Stem Tronics is a robotic-assisted, minimally invasive surgery pioneer and technological leader. The Stem Tronics Vital™ Surgical System is designed, manufactured, and sold by Stem Tronics. The company aims to make surgery more efficient, less invasive, and less distressing for doctors, patients, and their families.

The Shift in Perspective Continues

Stem Tronics Vital™, our Robotic Surgery System, continues to restructure treatments and substantially enhance adaptability.

Additional Information

Stem Tronics is currently developing and testing a variety of next-generation delivery devices that show stability in infusion patterns, resulting in consistent efficacy of treatment.

Stem Tronics offers a consultancy and associated design service to allow biotechnology and pharmaceutical companies to precisely specify delivery systems for optimal delivery of their therapeutics, in addition to incorporating this development portfolio into therapeutic and academic research programs.



Stem Tronics is developing implantable therapeutic delivery devices and operating room surgery robotics in conjunction with major pharmaceutical and biotechnology companies for the treatment of all major diseases that can be cured through surgery.

Increasing the Precision of Therapeutic Delivery

Stem Tronics is presently collaborating with major biotechnology and pharmaceutical companies to ensure that treatments that have shown promise in the lab may be delivered in clinical trials.

The complications of completing this step have historically resulted in high-potential therapy programs overcoming challenges while aiming to meet their goals.


Technology Research Grants

The following are some of the technology research subjects that Stem Tronics is interested in:

  • Knowledge-Based Planning.
  • How to make the model generation process simpler and partially or totally automated.
  • Development of knowledge-based decision support.
  • Continuous quality improvement based on knowledge development.
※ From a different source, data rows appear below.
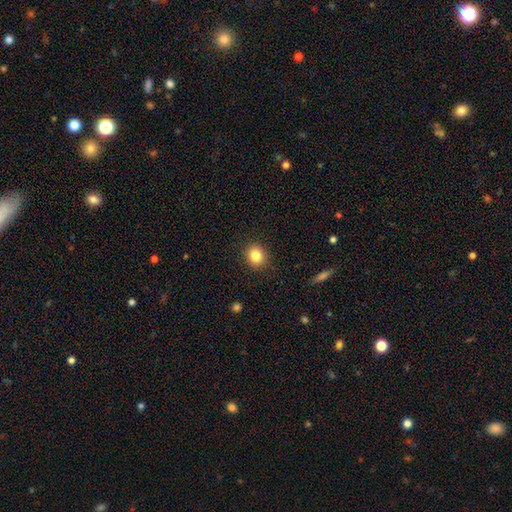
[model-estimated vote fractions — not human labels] Smooth or featured? smooth (84%)
How rounded? round (74%)
Merging? none (90%)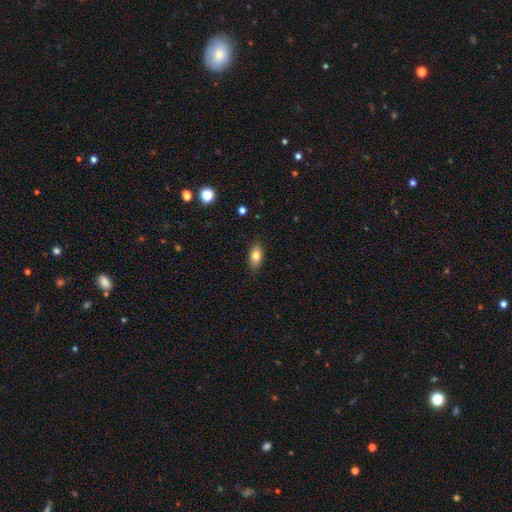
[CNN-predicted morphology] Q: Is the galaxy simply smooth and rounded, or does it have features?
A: smooth — 82%.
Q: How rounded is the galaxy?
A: in between — 89%.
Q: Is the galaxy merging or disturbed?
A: none — 85%.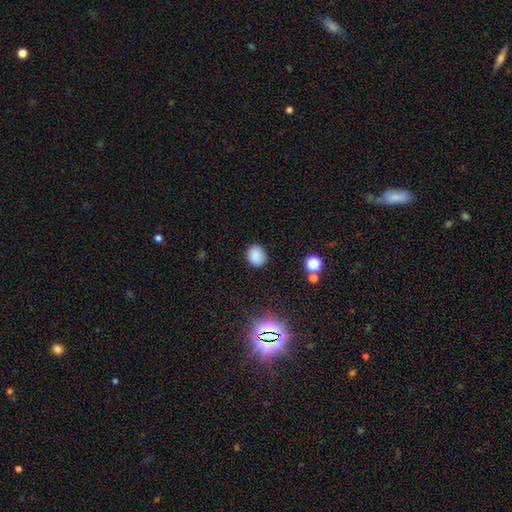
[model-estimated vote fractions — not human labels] Smooth or featured? smooth (84%)
How rounded? round (63%)
Merging? none (86%)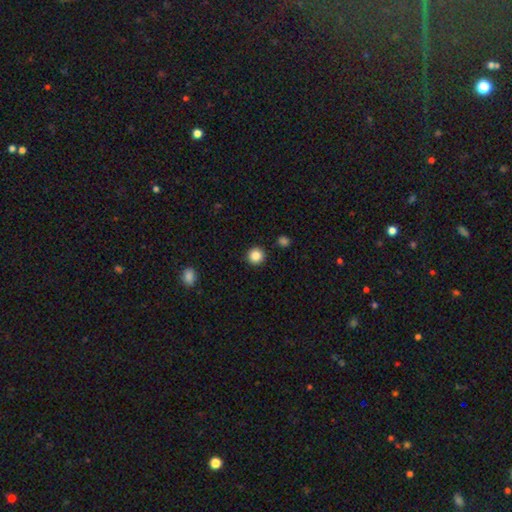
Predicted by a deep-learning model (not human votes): Smooth or featured? Predicted: smooth (p=0.86). How rounded? Predicted: round (p=0.95). Merging? Predicted: none (p=0.92).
A model, we believe, is a depiction of a practice at a specific point in time. Could models developed at different times be used to evaluate the efficacy of quality-improvement initiatives?
  • Can sharing of models facilitate the adoption of best practices?
  • Can models be used in clinical trials to improve plan consistency? Can models be used to ensure the quality of planning in clinical trials?
  • Distributed Learning.
    • How to build a distributed learning system that takes in information from all patients and updates itself on a regular basis.
    • Concepts for oncology are being developed in order to facilitate data comparisons and increase data quality.
    • How to keep data quality in a dispersed learning context.
  • Application of a distributed learning system to answer clinical questions.



Predictive analytics in oncology is being developed, including the use of imaging for predictive analytics.
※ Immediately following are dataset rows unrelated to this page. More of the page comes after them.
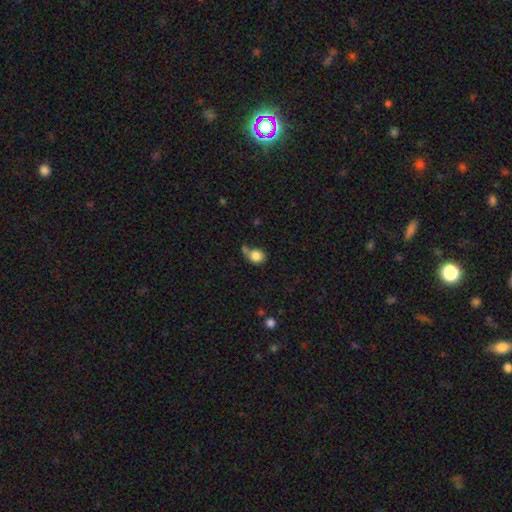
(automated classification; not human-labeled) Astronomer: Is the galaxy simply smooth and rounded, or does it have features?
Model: smooth — 83%.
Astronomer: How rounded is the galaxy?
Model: round — 67%.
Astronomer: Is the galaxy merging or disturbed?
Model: none — 44% (runner-up: merger, 25%).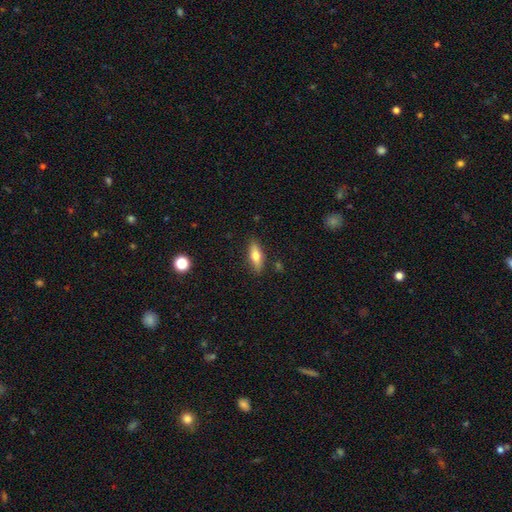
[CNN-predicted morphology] A smooth galaxy with no disk features (63%) that is in between round and cigar-shaped (58%). Merging: none (86%).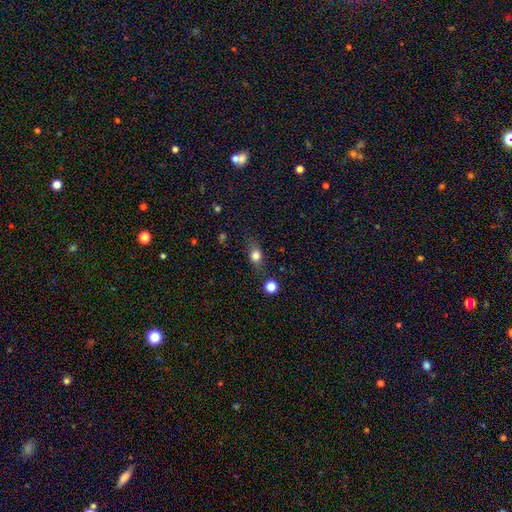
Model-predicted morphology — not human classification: A smooth galaxy with no disk features (74%) that is in between round and cigar-shaped (53%).

Vote fractions:
- Smooth or featured? smooth: 74% / featured or disk: 14% / star or artifact: 12%
- How rounded? in between: 53% / round: 39% / cigar-shaped: 7%
- Merging? none: 67% / minor disturbance: 21% / major disturbance: 8% / merger: 4%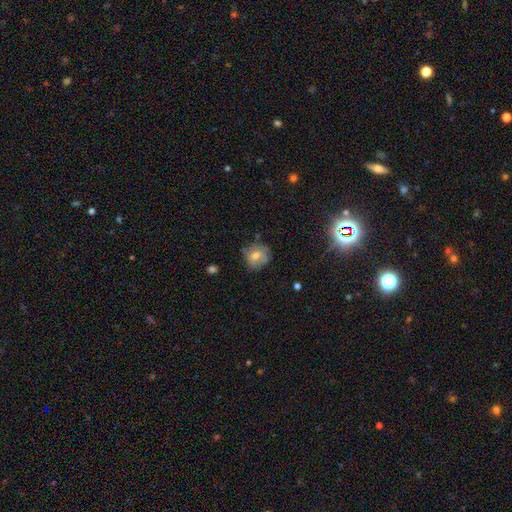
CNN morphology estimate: This appears to be a smooth galaxy with no disk features (54%) that is round (73%). Merging: none (65%).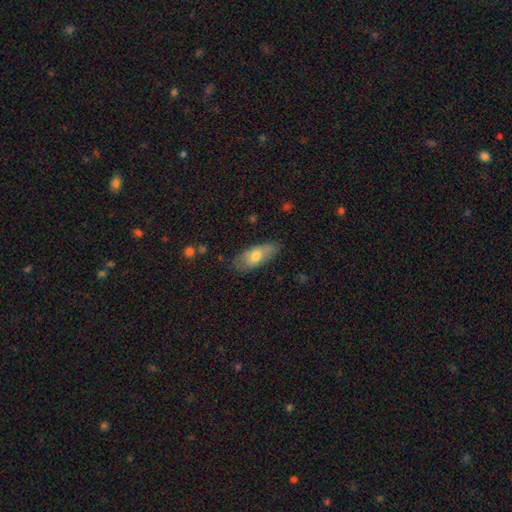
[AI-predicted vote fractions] A smooth galaxy with no disk features (65%) that is in between round and cigar-shaped (79%). Merging: none (76%).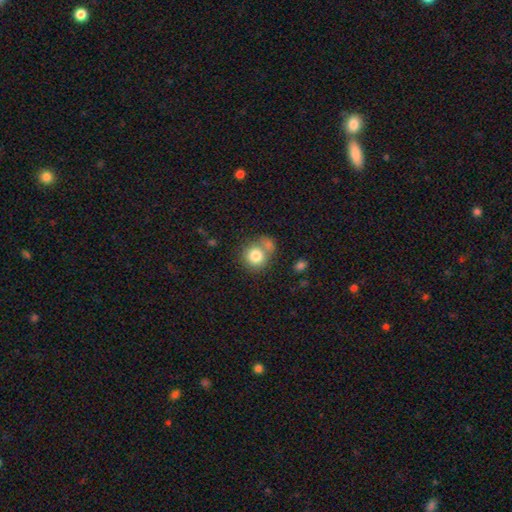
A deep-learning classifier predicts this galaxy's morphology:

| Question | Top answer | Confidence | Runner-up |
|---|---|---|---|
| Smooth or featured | smooth | 81% | featured or disk (10%) |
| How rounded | round | 85% | in between (14%) |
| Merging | none | 51% | merger (32%) |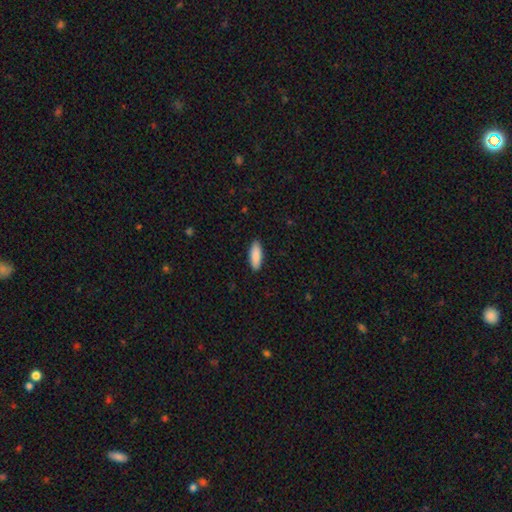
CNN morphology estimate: Smooth or featured: smooth — 90% (star or artifact — 5%)
How rounded: in between — 67% (cigar-shaped — 31%)
Merging: none — 90% (minor disturbance — 8%)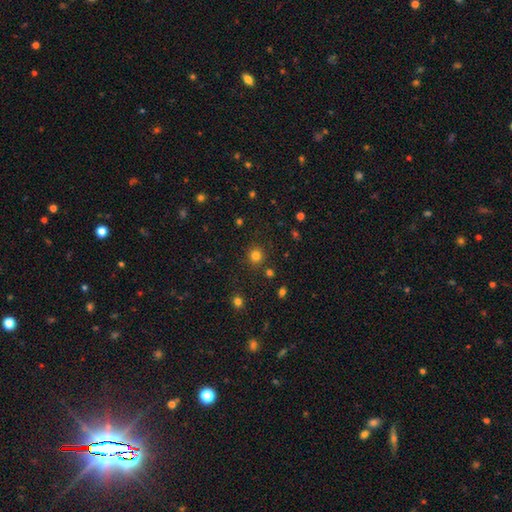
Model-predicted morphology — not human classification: smooth 79%, star or artifact 16%, featured or disk 5%. Down the decision tree: how rounded — round (91%); merging — none (87%).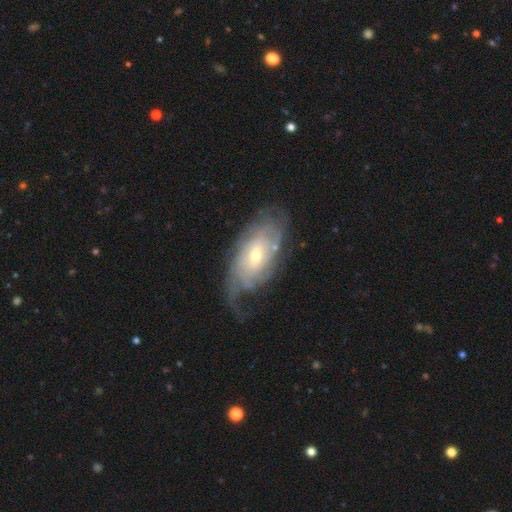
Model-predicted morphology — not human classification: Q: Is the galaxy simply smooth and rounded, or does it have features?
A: featured or disk — 79%.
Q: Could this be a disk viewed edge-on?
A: no — 92%.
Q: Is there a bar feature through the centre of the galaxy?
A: no — 60%.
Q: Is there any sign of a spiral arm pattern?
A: yes — 89%.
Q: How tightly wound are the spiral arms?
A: tight — 60%.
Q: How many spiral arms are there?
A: can't tell — 53%.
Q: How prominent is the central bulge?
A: small — 53%.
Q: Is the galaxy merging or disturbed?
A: none — 58%.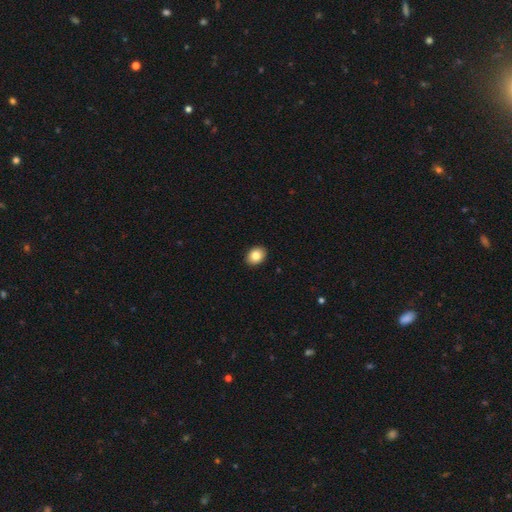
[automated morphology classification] Smooth or featured? smooth (83%)
How rounded? in between (58%)
Merging? none (92%)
  • How to enhance cyber security on premise in the clinic, in the cloud, and in hybrid systems.
  • How to make use of emerging "big data" sources.
  • Advanced Treatment Planning.
  • What clinical cases will benefit the most from online adaptive planning; how to conduct online adaptive planning.
  • New treatment approaches that improve dose compactness and conformity.
  • Development of novel picture segmentation algorithms, such as probabilistic-based models that take shape, texture, and other factors into account.
  • New optimization engines that are being developed, with the goal of improving plan compliance and robustness.
  • Imaging.
  • How to improve intrafraction imaging of soft tissues.
  • How to identify 3D location of implanted fiducials using a single 2D image.
  • Development of tumor tracking without the use of biomarkers.
  • Development of techniques for planar and volumetric intra-fraction imaging at non-zero couch angles.
  • Development of digital tomosynthesis.
  • The future of in room ultrasound.
  • The future of in room functional imaging.
  • How to incorporate radiomics into a routine process to assess treatment response and maybe alter therapy.
  • Development of image-based tumor analytics.
  • How to enhance visualization techniques in bioinformatics.
  • Quality Assurance and Safety.
  • Analysis of machine log files to predict failures before they occur.
  • Simplifying and automating routine QA processes.
  • Improving safety throughout the radiotherapy process.
  • Workflow.
  • Usage of biosensors and wearable devices in the management of oncology patients.
  • How to employ gamification and other strategies to encourage patient involvement, such as improving treatment regimen compliance during treatment, increasing engagement with educational materials and survivorship, and increasing long-term follow-up participation.